Die Grüntalstrasse in Wittenbach zeigt, wie zwischen Fahrspur und Strassenrand kleine Naturinseln entstehen können.

Nomen est omen: Die Grüntalstrasse in Wittenbach zeigt, wie zwischen Fahrspur und Strassenrand kleine Naturinseln entstehen können. Bild: Pusch

Siedlungsnatur besser verstehen  

Wittenbach und St.Gallen wünschen sich mehr Aufmerksamkeit für diese Natur-Hotspots im Siedlungsraum. Sie fördern die Biodiversität auf ihrem Gemeindegebiet aktiv und werten immer neue Flecken ökologisch auf. Dieses Engagement machen sie mit drei Naturpfaden für die Bevölkerung sichtbar.  

«Die Naturpfade regen dazu an, die Artenvielfalt vor der Haustüre zu entdecken», erklärt Karin Hungerbühler, Co-Leiterin der Dienststelle Umwelt und Energie der Stadt St.Gallen. Um die Natur in der eigenen Umgebung bewusster wahrzunehmen, zu schätzen und sich vielleicht sogar für sie einzusetzen, müssen die Einwohner:innen sie zunächst einmal besser kennenlernen. Davon können auch künftige Aufwertungsprojekte und Pflegemassnahmen profitieren: Im Wissen um den Wert der Biodiversitätsförderung treffen solche Umsetzungen auf mehr Verständnis und grössere Akzeptanz.  

Exkursionen

Dieses Jahr finden im Rahmen des Projekts «Tobelwelt Sitter für alle» entlang der Naturpfade zwei Exkursionen statt. Das verschafft der naturnahen Siedlungslandschaft noch mehr Aufmerksamkeit. 

  • Exkursion «Natur vor der Tür – Wittenbach neu entdecken»: 13. Mai 2023 in Wittenbach 

  • Exkursion «Natur vor der Tür – unser Quartier neu entdecken»: 3. Juni 2023 in St.Gallen  

Tipps für den eigenen Garten 

Gemeinden, die ihr Engagement für die Biodiversität sichtbar machen, zeigen sich als gute Vorbilder. Denn jede:r könne im eigenen Garten oder auf dem Balkon etwas zur Biodiversität im Quartier beitragen, betont Karin Hungerbühler. Die Naturpfade-App liefert Tipps und Tricks dazu. Darin können die App-Nutzer:innen sich neu ganz konkrete Aktionen vornehmen – und sich auf Wunsch von der App daran erinnern lassen.  

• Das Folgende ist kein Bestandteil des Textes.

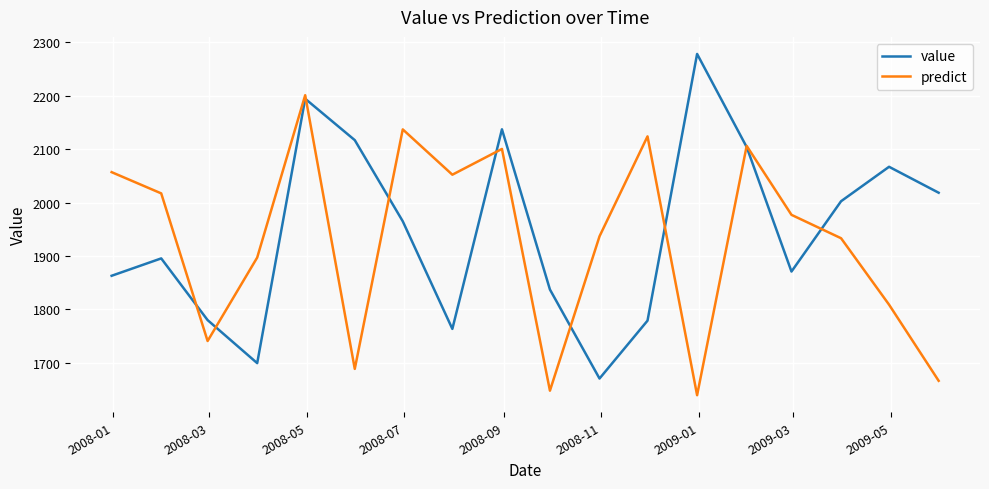

How many intersections are there between predict and value?

9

Projekt «Tobelwelt Sitter für alle» 

Die Schweizer Landschaft hat durch die Zersiedelung und Intensivierung der Landwirtschaft stark an Qualität eingebüsst. Gleichzeitig wünschen sich Menschen mehr Natur, Biodiversität und schöne Landschaften in ihrer Umgebung. Das Bewusstsein für den qualitativen Wert der naturnahen Landschaften fehlt jedoch häufig. Das Projekt «Tobelwelt Sitter für alle» setzt in diesem Spannungsverhältnis an: Die Natur und Landschaft im und um das St. Galler Sittertobel sollen mehr Aufmerksamkeit erhalten. 

Das Projekt setzt auf eine Kombination aus Sensibilisierung und Mitwirkung – sowohl online als auch offline. Über Exkursionen, Natureinsätze und drei Naturpfade in der gleichnamigen App kommen die Anwohner:innen in direkten Kontakt mit der Natur in ihrem Quartier und der Landschaft im Sittertobel. Sie gehen hinaus, entdecken neue Natur-Hotspots und packen gemeinsam an. Dadurch lernen sie, wie sie der Natur Sorge tragen und was sie für die Biodiversität in ihrer Umgebung tun können. 

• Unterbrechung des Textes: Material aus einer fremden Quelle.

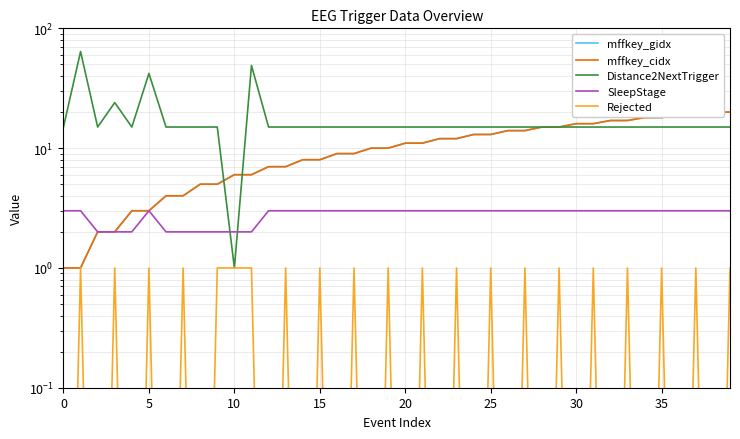

Is the value of Distance2NextTrigger at 27 greater than the value of SleepStage at 27?

Yes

Pusch führt das Projekt in Zusammenarbeit mit der REGIO Appenzell AR-St. Gallen-Bodensee  durch. Unterstützt wird das Projekt vom Bundesamt für Raumentwicklung (ARE) im Rahmen der Modellvorhaben Nachhaltige Raumentwicklung 2020 – 2024 (Schwerpunkt «Landschaft ist mehr wert»). Von den Erfahrungen aus den Modellvorhaben sollen später auch andere Projekte profitieren.